Is there any chance flow control is getting confused? Does a Ctrl-q on the frozen screen do anything. It looks like there is a MacOS command defflow off to set the default flow control for "screens" to off.

@samblenny
Copy link
Author

Yeah, I agree it does seem a lot like some kind of weird flow control issue. I'm under the impression that when I invoke screen with screen -fn ..., the -fn should turn screen's flow control off. The man screen section about the -f, -fn, and -fa switches mentions 'This can also be defined through the "defflow" .screenrc command'. So, maybe -fn and defflow off do the same thing?

@samblenny
Copy link
Author

I tried Ctrl-q, but that did not appear to have any effect. It's still the same situation: no local echo and no console output in the screen window, but text output on the TFT console works fine (taking its input from what I type in the screen window)

@RetiredWizard
Copy link

RetiredWizard commented Jul 26, 2024

I did stumble on one post that suggested typing ctrl-A followed by a Q on the frozen screen (I think the caps are significant but 🤷)

BTW, I tried reproducing on Linux by minimizing a terminal running tio but no luck...

@todbot
Copy link

todbot commented Jul 26, 2024

Two things I'd try:

  • What happens if you detach your terminal from screen and lock your Mac? (ctrl-a d to detach, then later, screen --list or screen -r to re-attach)

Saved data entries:
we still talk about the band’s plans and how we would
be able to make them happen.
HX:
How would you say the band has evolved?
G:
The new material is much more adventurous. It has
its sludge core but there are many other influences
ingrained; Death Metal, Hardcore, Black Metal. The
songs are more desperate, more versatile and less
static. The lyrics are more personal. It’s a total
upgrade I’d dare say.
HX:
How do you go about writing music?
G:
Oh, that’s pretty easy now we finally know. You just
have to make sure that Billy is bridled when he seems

> _Task objective_
Continue the forum thread about the frozen screen session, picking up right after its final line.

> _Reply_
  • What happens if you use tio instead of screen? Maybe it has different flow-control behavior.

@samblenny
Copy link
Author

samblenny commented Jul 26, 2024

When I do a detach-screen, lock-mac, wait, unlock-mac, then reattach-screen sequence, the result is the same (output stopped during the time mac was locked, no further output shows in screen window, but typing into screen still works as expected). I don't have tio on my mac, but I'll see if I can find some other OS and/or terminal emulator combination that reproduces the same problem.

@samblenny
Copy link
Author

I tried using the serial monitor of the Mu editor on an old MacBook Air (13-inch Mid 2013) with macOS Big Sur 11.7. The same problem happens (no console output on the mac, but console input works, and TFT console output works). The same problem also happens when using screen on the old MacBook Air.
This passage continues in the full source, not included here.